HAMZA YILMAZ / HABER YORUM

Bugün basına yansıyan bir haber Çocuk cezaevlerinde yaşanan çirkin manzaralardan sadece birini ortaya koydu. Adana’nın Ceyhan ilçesinde bulunan M Tipi Kapalı Cezaevinden yaklaşık 1 ay önce tahliye olan F.O bulunduğu koğuşta günlerce cinsel istismara maruz kaldığını söylüyor. Şimdi bu olayda çocuğun hangi sebepten cezaevine sürüklendiğini mi eleştirsek yoksa bir ıslah aracı olarak kurulan cezaevinde, çocuğa sahip çıkılmadığı için uğradığı insanlık dışı durumu mu? İki ucu kirli çubuk misali gibi.

HİÇ BİR ÇOCUK SUÇLU DOĞMAZ

Çocukluk, masumiyeti temsil eder. Çocuk ilk doğduğu gün, beyaz boş bir kağıt gibidir. Büyüdükçe hayatı tanır. Aile ortamı, arkadaşlık ilişkileri, sosyal çevresi çocuğun kişiliğini ve davranış biçimini belirlemede büyük rol oynar. Hiçbir çocuk doğuştan hırsız, gaspçı, katil, cani gibi özellikleri kendinde barındırmış bir şekilde doğmaz. Bu kötü özellikler sonradan kazanılır.

Çocuğun kişiliğinin şekillenmesinde ilk ve en önemli etken ailedir. Eğer aile çocuğuna güzel ahlak aşılayamazsa, topluma faydalı olacak bir eğitim veremezse bu kez çocuk dış etkilere tamamen açık, korumasız kalacaktır. Ailede gerekli ahlaki eğitimi almayan çocuk sokakta edindiği sosyal ilişkiler ağı içerisinde kişiliğini şekillendirecektir.

Bugün sokakların ne halde olduğu herkesçe malumdur. Denetimsiz internet kafeler, okul çevrelerinde uyuşturucu çeteleri, sokok ve cadde boylarında açılmış birahaneler, herkesin oynamasının serbest olduğu toto lotolar, at yarışları vesaire kumar oyunları, müstehcen reklamlar, güvenliksiz ve denetimsiz parklar…. Bu örnekler çoğaltılabilir. Saydığımız bu etkenlerin tamamı temiz dimağları kirleten ve sadece çocuğu değil tüm toplumu suç işlemeye sevk eden etkenlerdir.

Burada bireylerin kendini koruması için muhakkak yapması gerekenler vardır. Biz bundan ziyade devlet dediğimiz yapının yapması gerekenlere dikkat çekmek istiyoruz.

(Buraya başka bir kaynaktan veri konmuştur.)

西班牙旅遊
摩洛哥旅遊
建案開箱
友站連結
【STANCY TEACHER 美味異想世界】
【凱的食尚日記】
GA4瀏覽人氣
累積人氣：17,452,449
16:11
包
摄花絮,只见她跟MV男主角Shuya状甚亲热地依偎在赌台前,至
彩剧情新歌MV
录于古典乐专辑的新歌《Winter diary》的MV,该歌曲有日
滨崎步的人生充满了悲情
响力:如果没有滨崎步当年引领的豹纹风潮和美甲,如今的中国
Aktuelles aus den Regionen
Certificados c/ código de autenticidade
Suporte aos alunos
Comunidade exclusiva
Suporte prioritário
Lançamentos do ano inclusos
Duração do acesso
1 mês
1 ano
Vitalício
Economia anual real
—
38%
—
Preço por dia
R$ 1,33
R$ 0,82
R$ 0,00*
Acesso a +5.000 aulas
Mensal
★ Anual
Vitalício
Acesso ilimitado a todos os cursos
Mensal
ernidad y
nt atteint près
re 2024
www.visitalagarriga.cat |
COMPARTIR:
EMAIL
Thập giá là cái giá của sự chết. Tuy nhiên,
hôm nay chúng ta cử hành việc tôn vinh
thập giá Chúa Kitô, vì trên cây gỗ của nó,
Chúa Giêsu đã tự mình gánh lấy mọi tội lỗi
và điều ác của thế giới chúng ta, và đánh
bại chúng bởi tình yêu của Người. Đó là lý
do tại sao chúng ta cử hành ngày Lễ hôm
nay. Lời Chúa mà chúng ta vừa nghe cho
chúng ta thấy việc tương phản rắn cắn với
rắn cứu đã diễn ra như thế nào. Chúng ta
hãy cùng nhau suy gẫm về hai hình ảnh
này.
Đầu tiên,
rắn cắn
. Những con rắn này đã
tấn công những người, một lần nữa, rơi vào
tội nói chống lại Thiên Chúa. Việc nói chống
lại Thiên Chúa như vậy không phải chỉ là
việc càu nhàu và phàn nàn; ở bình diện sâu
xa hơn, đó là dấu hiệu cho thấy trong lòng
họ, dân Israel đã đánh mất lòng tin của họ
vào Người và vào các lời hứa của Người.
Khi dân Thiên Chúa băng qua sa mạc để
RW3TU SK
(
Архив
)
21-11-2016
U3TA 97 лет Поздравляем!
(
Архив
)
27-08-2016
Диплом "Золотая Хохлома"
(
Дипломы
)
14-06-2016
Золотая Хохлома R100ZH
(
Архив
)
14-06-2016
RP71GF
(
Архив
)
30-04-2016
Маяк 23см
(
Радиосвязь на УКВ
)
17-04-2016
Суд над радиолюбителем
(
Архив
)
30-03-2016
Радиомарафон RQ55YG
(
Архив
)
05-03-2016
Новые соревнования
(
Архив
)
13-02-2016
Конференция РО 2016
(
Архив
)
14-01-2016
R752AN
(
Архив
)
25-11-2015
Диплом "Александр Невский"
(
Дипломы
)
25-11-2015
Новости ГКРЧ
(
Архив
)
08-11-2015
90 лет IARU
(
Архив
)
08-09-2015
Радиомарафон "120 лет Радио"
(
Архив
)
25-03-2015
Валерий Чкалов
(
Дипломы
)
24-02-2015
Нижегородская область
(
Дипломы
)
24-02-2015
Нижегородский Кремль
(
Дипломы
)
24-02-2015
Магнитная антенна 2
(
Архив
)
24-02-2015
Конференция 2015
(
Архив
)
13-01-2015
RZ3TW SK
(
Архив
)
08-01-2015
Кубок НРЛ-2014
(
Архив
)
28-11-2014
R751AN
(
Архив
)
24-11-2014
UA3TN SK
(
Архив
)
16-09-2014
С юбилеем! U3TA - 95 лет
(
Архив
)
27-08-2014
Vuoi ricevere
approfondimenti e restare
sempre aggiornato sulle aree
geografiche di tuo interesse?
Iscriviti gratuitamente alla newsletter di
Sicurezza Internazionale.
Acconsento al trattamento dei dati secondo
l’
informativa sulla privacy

SUÇA GİDEN YOLLARI KAPATIN

Islah edilmiş temiz bir toplum oluşmasını istiyorsanız bir kere insanları suça teşvik eden unsurları ortadan kaldırmalısınız. Bunu yapmadığınız takdirde ne kadar eğitim verirseniz verin boştur. Aksi durumda çocuklar suça itilecektir. Devlet, çocuğun korunması ve çocuğu suça iten etmenlerin ortadan kaldırılması için ciddi önlemler almalı, yasal düzenlemeler çıkarmalıdır.

BU BİR VEBALDİR

Çocuklar bir toplumun geleceğidir. Sağlıklı bir gelecek oluşmasını istiyorsak sağlıklı bir nesil yetiştirmeliyiz. Eğer çocukların korunması için gayret göstermiyorsak bu bir vebaldir ve özelliklek bu vebal devlet yetkilerine aittir.

CEZAEVLERİ ISLAH ETMİYOR

Buradan suç işleyip cezaevine girmiş cocuklara da değinmeden geçmemek lazım. Hasbel kader işlediği bir suçtan dolayı cezaevine girmiş çocukların durumu da içler acısıdır. Sözde ıslah için cevaevine giren çocukların büyük bir kısmı cezaevinde adeta suç işleme yol ve yöntemlerini öğrenmekte ve suç işleme konusunda ustalaşmaktadırlar. Devlet maalesef çocukları cezaevinde ıslah edememektedir. Bu da yetmezmiş gibi her yerde olduğu gibi çocuk koğuşlarında da güçlü olanlar zayıf olanları ezmektedir. Bu durum cinsel istismara kadar varmaktadır. Cezaevi denetim yeri olmasına rağmen bu tür çirkin olaylar denetlenememektedir. Devlet yetkilileri bu konuda da ciddi tedbirler almalıdır. Bunu yaparken de “Acaba cezaevinde benim çocuğum olsaydı ne olurdu” şeklinde bir empati yapmalıdırlar. Aski takdirde bütün düzenlemeler boşa çıkacaktır.